Crystal³D
3D-basierte Kristallzucht für die Herstellung kostengünstiger und qualitativ hochwertiger Gamma-Detektorkristalle
| Programm / Ausschreibung | IWI 24/26, IWI 24/26, Basisprogramm Ausschreibung 2026 | Status | laufend |
|---|---|---|---|
| Projektstart | 01.02.2026 | Projektende | 31.07.2027 |
| Zeitraum | 2026 - 2027 | Projektlaufzeit | 18 Monate |
| Projektförderung | € 66.598 | ||
| Keywords | |||
Projektbeschreibung
Mit dem Projekt „Crystal³D – Entwicklung einer additiven Kristallzuchtanlage zur kosteneffizienten Herstellung von Gamma-Detektorkristallen“ verfolgt die Profectronics GmbH das Ziel, die Produktion von Szintillationskristallen technologisch zu revolutionieren und langfristig nach Europa zurückzuholen.

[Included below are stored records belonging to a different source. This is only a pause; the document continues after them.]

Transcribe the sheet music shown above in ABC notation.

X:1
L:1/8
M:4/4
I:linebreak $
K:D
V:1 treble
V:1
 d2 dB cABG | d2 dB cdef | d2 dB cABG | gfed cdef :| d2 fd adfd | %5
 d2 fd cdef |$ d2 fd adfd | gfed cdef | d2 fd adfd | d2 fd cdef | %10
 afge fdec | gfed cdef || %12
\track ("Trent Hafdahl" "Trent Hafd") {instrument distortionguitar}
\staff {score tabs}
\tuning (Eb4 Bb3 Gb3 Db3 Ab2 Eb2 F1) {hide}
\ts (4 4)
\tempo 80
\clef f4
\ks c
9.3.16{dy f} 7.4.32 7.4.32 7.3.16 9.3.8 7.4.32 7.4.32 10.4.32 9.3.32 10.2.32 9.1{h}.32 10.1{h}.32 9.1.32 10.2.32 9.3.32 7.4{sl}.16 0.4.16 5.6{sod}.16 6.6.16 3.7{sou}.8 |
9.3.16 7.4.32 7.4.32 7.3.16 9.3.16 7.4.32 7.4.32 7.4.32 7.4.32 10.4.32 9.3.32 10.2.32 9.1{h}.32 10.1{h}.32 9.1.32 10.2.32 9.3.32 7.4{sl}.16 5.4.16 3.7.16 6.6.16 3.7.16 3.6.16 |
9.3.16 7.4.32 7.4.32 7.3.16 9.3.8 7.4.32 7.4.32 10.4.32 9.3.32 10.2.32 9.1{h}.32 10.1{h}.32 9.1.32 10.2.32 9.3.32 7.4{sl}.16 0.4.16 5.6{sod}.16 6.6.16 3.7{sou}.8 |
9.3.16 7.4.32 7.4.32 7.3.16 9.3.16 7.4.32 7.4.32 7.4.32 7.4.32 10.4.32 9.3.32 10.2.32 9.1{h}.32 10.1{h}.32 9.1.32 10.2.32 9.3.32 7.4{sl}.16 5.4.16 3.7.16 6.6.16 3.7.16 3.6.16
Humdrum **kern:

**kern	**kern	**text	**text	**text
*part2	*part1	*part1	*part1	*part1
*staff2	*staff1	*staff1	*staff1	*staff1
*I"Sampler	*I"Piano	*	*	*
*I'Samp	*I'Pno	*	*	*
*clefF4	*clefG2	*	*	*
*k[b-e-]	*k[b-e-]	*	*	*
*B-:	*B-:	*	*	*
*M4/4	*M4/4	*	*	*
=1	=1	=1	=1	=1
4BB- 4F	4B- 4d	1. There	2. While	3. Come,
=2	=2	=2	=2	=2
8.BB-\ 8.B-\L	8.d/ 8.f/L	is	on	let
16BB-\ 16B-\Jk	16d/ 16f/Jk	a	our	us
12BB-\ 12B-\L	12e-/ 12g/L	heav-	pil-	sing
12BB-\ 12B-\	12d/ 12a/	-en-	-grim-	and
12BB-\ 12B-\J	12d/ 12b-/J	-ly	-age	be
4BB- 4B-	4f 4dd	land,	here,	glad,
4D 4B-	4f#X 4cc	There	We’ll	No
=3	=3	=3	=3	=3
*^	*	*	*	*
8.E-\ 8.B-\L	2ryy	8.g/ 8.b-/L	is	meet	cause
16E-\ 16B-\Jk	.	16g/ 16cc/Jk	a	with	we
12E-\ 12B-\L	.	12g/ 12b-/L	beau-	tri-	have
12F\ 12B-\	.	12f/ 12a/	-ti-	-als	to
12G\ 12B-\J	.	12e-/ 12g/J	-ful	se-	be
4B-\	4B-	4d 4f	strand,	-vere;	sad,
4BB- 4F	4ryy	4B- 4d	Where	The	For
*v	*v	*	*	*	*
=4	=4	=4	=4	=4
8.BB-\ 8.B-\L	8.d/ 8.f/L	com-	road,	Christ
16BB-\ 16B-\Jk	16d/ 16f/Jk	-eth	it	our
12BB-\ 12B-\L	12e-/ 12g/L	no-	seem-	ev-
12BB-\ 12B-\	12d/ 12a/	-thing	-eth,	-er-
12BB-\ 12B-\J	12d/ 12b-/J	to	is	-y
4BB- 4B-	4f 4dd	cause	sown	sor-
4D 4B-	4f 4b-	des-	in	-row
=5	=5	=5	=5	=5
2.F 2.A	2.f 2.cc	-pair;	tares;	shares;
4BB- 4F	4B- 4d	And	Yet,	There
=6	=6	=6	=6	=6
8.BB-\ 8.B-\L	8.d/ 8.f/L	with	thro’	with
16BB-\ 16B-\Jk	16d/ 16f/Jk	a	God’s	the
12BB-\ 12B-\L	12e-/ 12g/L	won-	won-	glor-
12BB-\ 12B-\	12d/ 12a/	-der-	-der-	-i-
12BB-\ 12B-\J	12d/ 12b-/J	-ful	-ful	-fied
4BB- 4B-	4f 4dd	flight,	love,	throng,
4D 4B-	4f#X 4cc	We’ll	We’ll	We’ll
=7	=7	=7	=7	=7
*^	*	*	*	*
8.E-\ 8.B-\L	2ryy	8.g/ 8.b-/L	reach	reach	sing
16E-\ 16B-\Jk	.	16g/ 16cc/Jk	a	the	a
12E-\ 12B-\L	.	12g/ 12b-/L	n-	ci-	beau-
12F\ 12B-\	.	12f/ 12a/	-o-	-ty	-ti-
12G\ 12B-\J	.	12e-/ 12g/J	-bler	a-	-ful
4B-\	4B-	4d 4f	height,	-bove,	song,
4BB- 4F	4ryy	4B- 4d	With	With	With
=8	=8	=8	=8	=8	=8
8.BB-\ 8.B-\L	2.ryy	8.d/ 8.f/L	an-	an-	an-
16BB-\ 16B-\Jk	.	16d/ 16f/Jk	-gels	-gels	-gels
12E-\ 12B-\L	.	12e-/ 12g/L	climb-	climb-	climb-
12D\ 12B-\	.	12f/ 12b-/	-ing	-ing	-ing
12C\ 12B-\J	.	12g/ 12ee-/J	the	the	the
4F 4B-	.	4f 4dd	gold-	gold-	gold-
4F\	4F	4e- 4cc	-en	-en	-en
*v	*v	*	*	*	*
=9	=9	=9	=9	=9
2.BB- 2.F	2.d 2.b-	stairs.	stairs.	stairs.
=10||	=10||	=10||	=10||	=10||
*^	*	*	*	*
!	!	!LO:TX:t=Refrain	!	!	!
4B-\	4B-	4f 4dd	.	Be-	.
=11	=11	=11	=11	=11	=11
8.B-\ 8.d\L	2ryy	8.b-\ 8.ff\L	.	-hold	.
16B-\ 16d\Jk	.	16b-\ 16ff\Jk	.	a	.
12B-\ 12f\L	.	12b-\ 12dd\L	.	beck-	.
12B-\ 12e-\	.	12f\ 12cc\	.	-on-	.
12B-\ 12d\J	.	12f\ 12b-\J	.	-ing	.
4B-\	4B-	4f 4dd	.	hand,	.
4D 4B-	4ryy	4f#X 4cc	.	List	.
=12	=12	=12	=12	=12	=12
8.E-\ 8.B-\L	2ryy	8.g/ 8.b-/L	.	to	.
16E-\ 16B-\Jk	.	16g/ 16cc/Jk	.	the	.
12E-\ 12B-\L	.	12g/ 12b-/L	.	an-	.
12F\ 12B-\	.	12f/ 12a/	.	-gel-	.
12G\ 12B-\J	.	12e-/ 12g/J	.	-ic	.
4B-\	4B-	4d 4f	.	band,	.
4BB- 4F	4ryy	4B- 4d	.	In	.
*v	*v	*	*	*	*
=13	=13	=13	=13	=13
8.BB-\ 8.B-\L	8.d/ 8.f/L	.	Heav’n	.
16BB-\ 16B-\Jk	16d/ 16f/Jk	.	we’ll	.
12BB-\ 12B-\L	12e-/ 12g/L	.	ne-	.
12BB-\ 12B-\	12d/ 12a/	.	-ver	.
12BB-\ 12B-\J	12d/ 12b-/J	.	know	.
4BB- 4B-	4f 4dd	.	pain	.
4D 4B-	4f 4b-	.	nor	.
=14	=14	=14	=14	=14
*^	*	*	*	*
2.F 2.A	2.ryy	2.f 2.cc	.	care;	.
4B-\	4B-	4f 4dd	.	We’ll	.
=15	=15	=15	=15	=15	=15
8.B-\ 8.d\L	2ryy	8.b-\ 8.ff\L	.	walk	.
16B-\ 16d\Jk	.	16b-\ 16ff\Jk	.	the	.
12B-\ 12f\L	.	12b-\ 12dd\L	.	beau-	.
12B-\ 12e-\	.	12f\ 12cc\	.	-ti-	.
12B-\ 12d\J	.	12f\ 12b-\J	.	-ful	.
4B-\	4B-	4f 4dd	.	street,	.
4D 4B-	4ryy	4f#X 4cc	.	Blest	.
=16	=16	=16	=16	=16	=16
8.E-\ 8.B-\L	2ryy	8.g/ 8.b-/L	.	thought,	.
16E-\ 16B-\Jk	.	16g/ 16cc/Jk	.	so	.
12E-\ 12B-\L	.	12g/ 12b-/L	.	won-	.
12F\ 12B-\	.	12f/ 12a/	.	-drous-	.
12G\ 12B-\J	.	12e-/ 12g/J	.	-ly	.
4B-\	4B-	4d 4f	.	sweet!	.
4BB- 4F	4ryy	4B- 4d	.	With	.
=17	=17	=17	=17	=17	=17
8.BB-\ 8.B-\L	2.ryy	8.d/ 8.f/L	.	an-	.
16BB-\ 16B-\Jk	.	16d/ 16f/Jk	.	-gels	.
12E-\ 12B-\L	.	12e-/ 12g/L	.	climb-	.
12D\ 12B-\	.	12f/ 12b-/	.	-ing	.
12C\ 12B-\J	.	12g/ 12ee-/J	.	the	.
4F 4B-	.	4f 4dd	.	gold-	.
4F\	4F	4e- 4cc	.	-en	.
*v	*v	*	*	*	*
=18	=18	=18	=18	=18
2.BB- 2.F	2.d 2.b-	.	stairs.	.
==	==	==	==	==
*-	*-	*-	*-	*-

Bislang werden nahezu alle Gamma-Detektorkristalle, etwa auf Basis von Natriumiodid (NaI(Tl)), aus den USA oder Asien importiert. Diese Abhängigkeit führt zu hohen Kosten, langen Lieferzeiten und eingeschränkter Qualitätstransparenz. Gleichzeitig stagniert die technologische Entwicklung in der Kristallzucht seit Jahrzehnten, während in verwandten Industrien – insbesondere im Bereich additiver Fertigung und Halbleitertechnik – enorme Fortschritte erzielt wurden.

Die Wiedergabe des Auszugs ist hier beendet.